BEGIN Extracted records

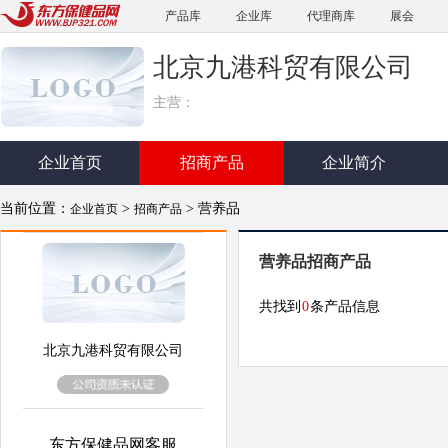
产品库
企业库
代理商库
展会
北京九港科贸有限公司
主营：
企业首页
招商产品
企业简介
当前位置：
>
> 营养品
企业首页
招商产品
营养品招商产品
共找到
0
条产品信息
北京九港科贸有限公司
东方保健品网客服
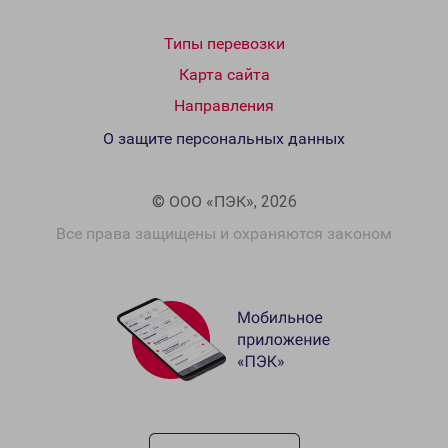
Типы перевозки
Карта сайта
Направления
О защите персональных данных
© ООО «ПЭК», 2026
Все права защищены и охраняются законом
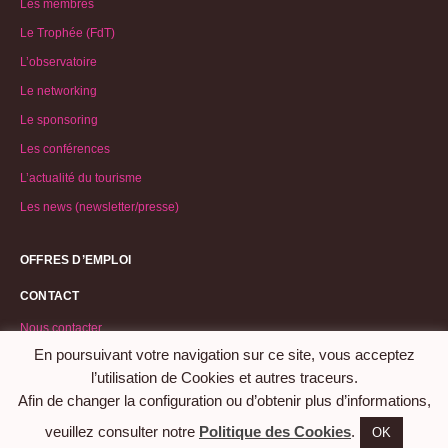
Les membres
Le Trophée (FdT)
L’observatoire
Le networking
Le sponsoring
Les conférences
L’actualité du tourisme
Les news (newsletter/presse)
OFFRES D’EMPLOI
CONTACT
Nous contacter
En poursuivant votre navigation sur ce site, vous acceptez
Demande d’adhésion
l’utilisation de Cookies et autres traceurs.
Afin de changer la configuration ou d’obtenir plus d’informations,
©2026 Association Femmes du Tourisme
veuillez consulter notre
Politique des Cookies
.
OK
Mentions légales
|
Privacy policy
|
Politique de cookies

END Extracted records

Without carrying over any pictures, retype the records above exactly.

产品库
企业库
代理商库
展会
北京九港科贸有限公司
主营：
企业首页
招商产品
企业简介
当前位置：
>
> 营养品
企业首页
招商产品
营养品招商产品
共找到
0
条产品信息
北京九港科贸有限公司
东方保健品网客服
Типы перевозки
Карта сайта
Направления
О защите персональных данных
© ООО «ПЭК», 2026
Все права защищены и охраняются законом
Les membres
Le Trophée (FdT)
L’observatoire
Le networking
Le sponsoring
Les conférences
L’actualité du tourisme
Les news (newsletter/presse)
OFFRES D’EMPLOI
CONTACT
Nous contacter
En poursuivant votre navigation sur ce site, vous acceptez
Demande d’adhésion
l’utilisation de Cookies et autres traceurs.
Afin de changer la configuration ou d’obtenir plus d’informations,
©2026 Association Femmes du Tourisme
veuillez consulter notre
Politique des Cookies
.
OK
Mentions légales
|
Privacy policy
|
Politique de cookies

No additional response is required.